17年間一緒にいた愛犬が余命1カ月。たくさんの幸せをくれた家族に、伝えても伝えきれない「好き」と「ありがとう」【書評】
公開日:2026/1/11

大切な家族の一員であるペットとの死別。考えたくないことだが、動物を飼うと決めたら避けては通れず、そのときが必ず訪れるということを覚悟しておかねばならないことだ。『アルへ』(あるた梨沙/KADOKAWA)は、17年間一緒に過ごしてきた愛犬との別れを描いた作品である。
その出会いは、飼い犬が出産して仔犬のもらい手を募っていたと思われる場所でだった。元気に走り回るたくさんの兄弟犬がいるなか、大人しい性格のせいか、引き取り手が決まらず「あまりもん」と言われる一匹の仔犬がいた。遠慮がちに近づいてきたその子と目が合ったことで家族として迎えることになる。
「アル」と名付けられた仔犬との生活が始まり、やがて17年の月日が経つ。すっかり老犬となったアルは耳も目も悪くなり、だんだん体重が減っていく。そして遂に医者から余命1カ月と告げられるのだった。

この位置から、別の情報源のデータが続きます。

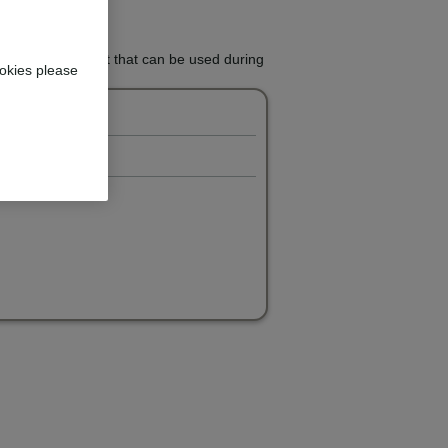
whitening treatment that can be used during
okies please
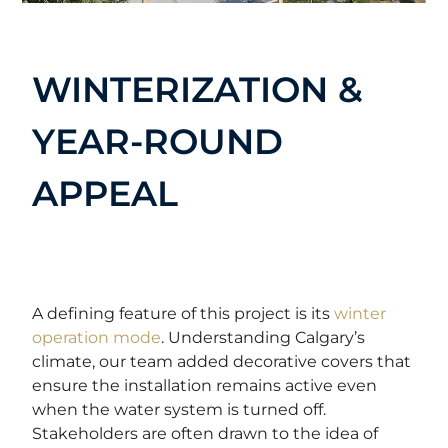
WINTERIZATION &
YEAR-ROUND
APPEAL
A defining feature of this project is its
winter
operation mode
. Understanding Calgary’s
climate, our team added decorative covers that
ensure the installation remains active even
when the water system is turned off.
Stakeholders are often drawn to the idea of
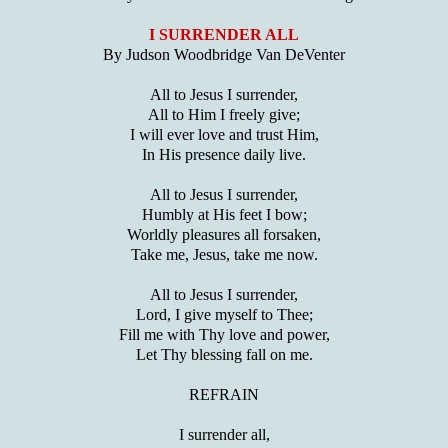
I SURRENDER ALL
By Judson Woodbridge Van DeVenter
All to Jesus I surrender,
All to Him I freely give;
I will ever love and trust Him,
In His presence daily live.
All to Jesus I surrender,
Humbly at His feet I bow;
Worldly pleasures all forsaken,
Take me, Jesus, take me now.
All to Jesus I surrender,
Lord, I give myself to Thee;
Fill me with Thy love and power,
Let Thy blessing fall on me.
REFRAIN
I surrender all,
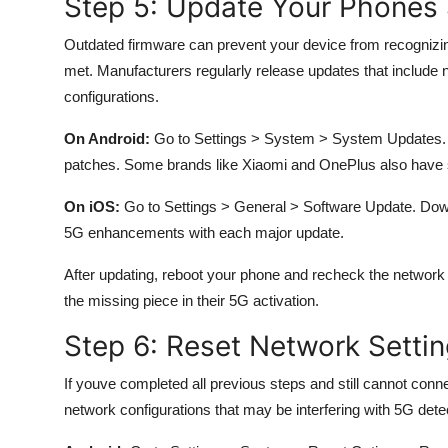
Step 5: Update Your Phones
Outdated firmware can prevent your device from recognizing
met. Manufacturers regularly release updates that include n
configurations.
On Android:
Go to Settings > System > System Updates. T
patches. Some brands like Xiaomi and OnePlus also have s
On iOS:
Go to Settings > General > Software Update. Downl
5G enhancements with each major update.
After updating, reboot your phone and recheck the network
the missing piece in their 5G activation.
Step 6: Reset Network Settin
If youve completed all previous steps and still cannot conn
network configurations that may be interfering with 5G dete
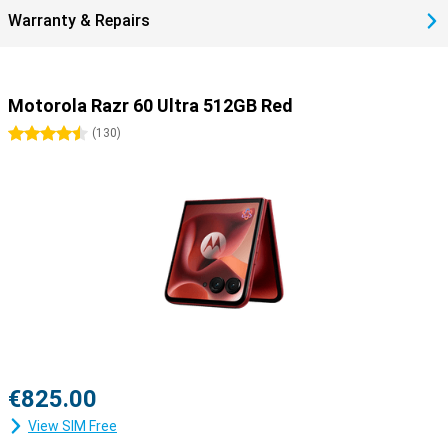
Warranty & Repairs
Motorola Razr 60 Ultra 512GB Red
4.5 stars
(
130
)
€825.00
View SIM Free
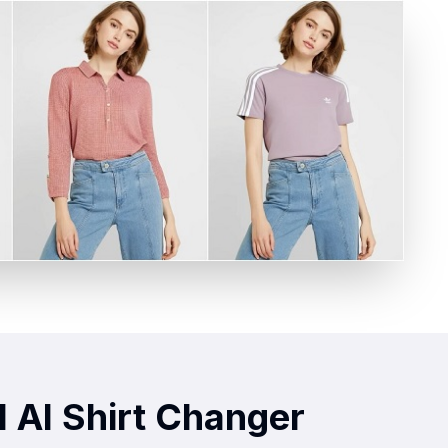
 AI Shirt Changer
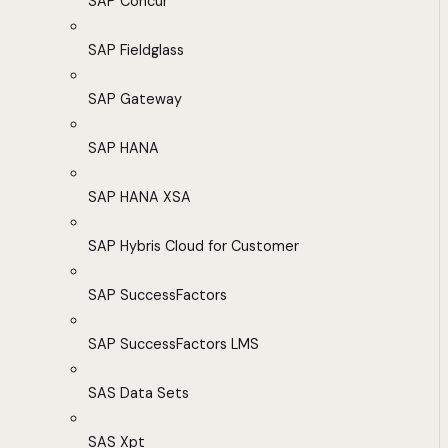
SAP Concur
SAP Fieldglass
SAP Gateway
SAP HANA
SAP HANA XSA
SAP Hybris Cloud for Customer
SAP SuccessFactors
SAP SuccessFactors LMS
SAS Data Sets
SAS Xpt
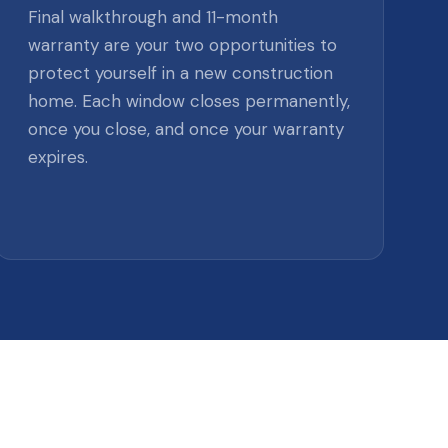
Final walkthrough and 11-month
warranty are your two opportunities to
protect yourself in a new construction
home. Each window closes permanently,
once you close, and once your warranty
expires.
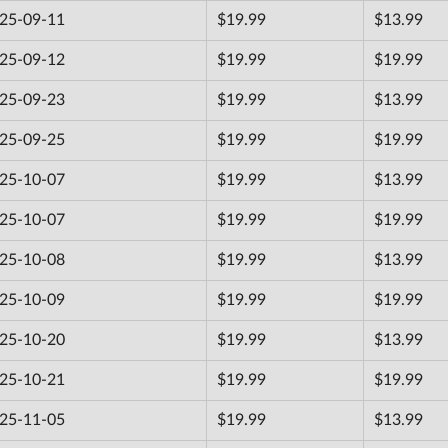
25-09-11
$19.99
$13.99
25-09-12
$19.99
$19.99
25-09-23
$19.99
$13.99
25-09-25
$19.99
$19.99
25-10-07
$19.99
$13.99
25-10-07
$19.99
$19.99
25-10-08
$19.99
$13.99
25-10-09
$19.99
$19.99
25-10-20
$19.99
$13.99
25-10-21
$19.99
$19.99
25-11-05
$19.99
$13.99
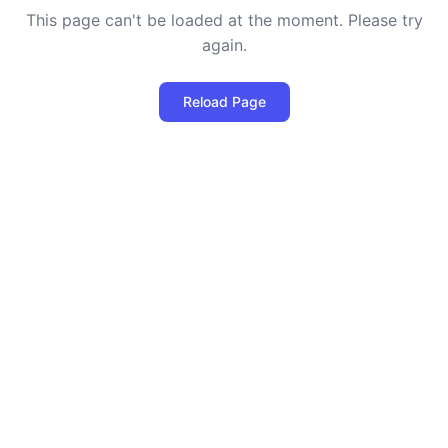
This page can't be loaded at the moment. Please try
again.
Reload Page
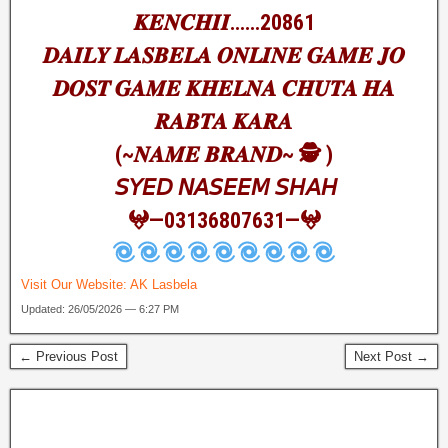
𝑲𝑬𝑵𝑪𝑯𝑰𝑰……20861
𝑫𝑨𝑰𝑳𝒀 𝑳𝑨𝑺𝑩𝑬𝑳𝑨 𝑶𝑵𝑳𝑰𝑵𝑬 𝑮𝑨𝑴𝑬 𝑱𝑶
𝑫𝑶𝑺𝑻 𝑮𝑨𝑴𝑬 𝑲𝑯𝑬𝑳𝑵𝑨 𝑪𝑯𝑼𝑻𝑨 𝑯𝑨
𝑹𝑨𝑩𝑻𝑨 𝑲𝑨𝑹𝑨
(~𝑵𝑨𝑴𝑬 𝑩𝑹𝑨𝑵𝑫~ 🕵️ )
𝘚𝘠𝘌𝘋 𝘕𝘈𝘚𝘌𝘌𝘔 𝘚𝘏𝘈𝘏
𖤍—03136807631—𖤍
Visit Our Website:
AK Lasbela
Updated: 26/05/2026 — 6:27 PM
← Previous Post
Next Post →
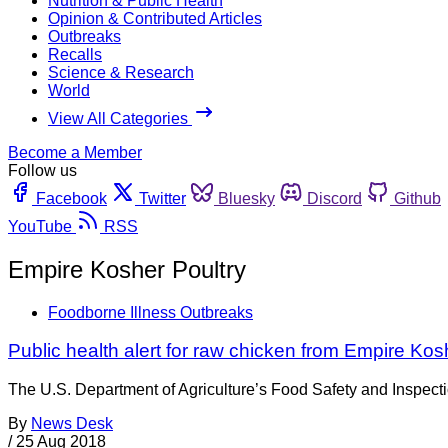
Nutrition & Public Health
Opinion & Contributed Articles
Outbreaks
Recalls
Science & Research
World
View All Categories
Become a Member
Follow us
Facebook
Twitter
Bluesky
Discord
Github
YouTube
RSS
Empire Kosher Poultry
Foodborne Illness Outbreaks
Public health alert for raw chicken from Empire Kosh
The U.S. Department of Agriculture’s Food Safety and Inspectio
By
News Desk
/
25 Aug 2018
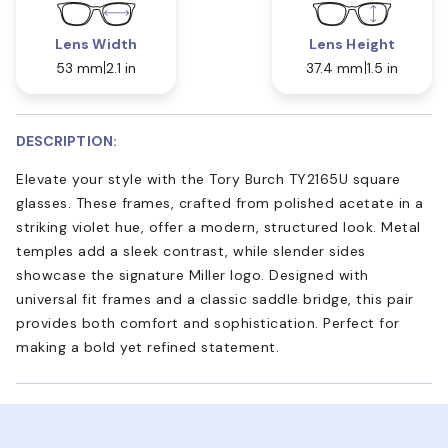
Lens Width
Lens Height
53 mm
2.1 in
37.4 mm
1.5 in
DESCRIPTION:
Elevate your style with the Tory Burch TY2165U square
glasses. These frames, crafted from polished acetate in a
striking violet hue, offer a modern, structured look. Metal
temples add a sleek contrast, while slender sides
showcase the signature Miller logo. Designed with
universal fit frames and a classic saddle bridge, this pair
provides both comfort and sophistication. Perfect for
making a bold yet refined statement.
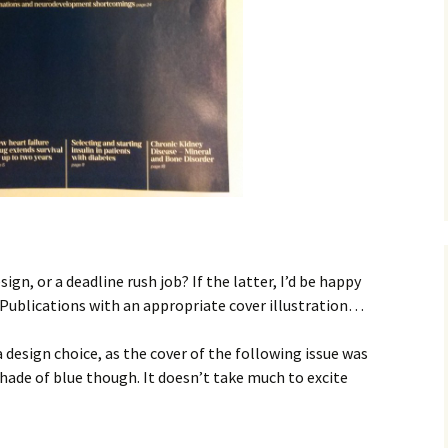
ndmas
 killer
 actually)
ug banana
ign, or a deadline rush job? If the latter, I’d be happy
Publications with an appropriate cover illustration…
 design choice, as the cover of the following issue was
 shade of blue though. It doesn’t take much to excite
am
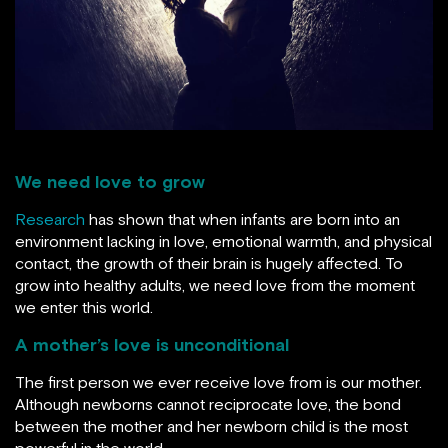
We need love to grow
Research
has shown that when infants are born into an
environment lacking in love, emotional warmth, and physical
contact, the growth of their brain is hugely affected. To
grow into healthy adults, we need love from the moment
we enter this world.
A mother’s love is unconditional
The first person we ever receive love from is our mother.
Although newborns cannot reciprocate love, the bond
between the mother and her newborn child is the most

本作のセリフはすべて、飼い主がアルに対して思ったことと、アルへ語りかける言葉のみになっているのが特徴的だ。苦しんでいるアルはどうしてほしいのか。もう少し頑張ってくれるのか。もっと一緒にいたいと思うのは飼い主のエゴか……。答えのせない自問自答を繰り返す飼い主の姿が、ペットを看病し看取った経験のある人にとって、このどうにもならない無力感と葛藤が痛いほど伝わってくるだろう。かくしてアルは、余命宣告より3カ月も長く生き、そして旅立っていく。
ずっと一緒にいた家族との別れという悲しい物語の反面、アルはこの上なく幸せだったことが伝わってきて、静かな感動と温かみを覚えた。そして大きな悲しみを持った飼い主が、アルのいなくなった世界とどう向き合っていったのかは、ペットロスの観点から参考にもなるはずだ。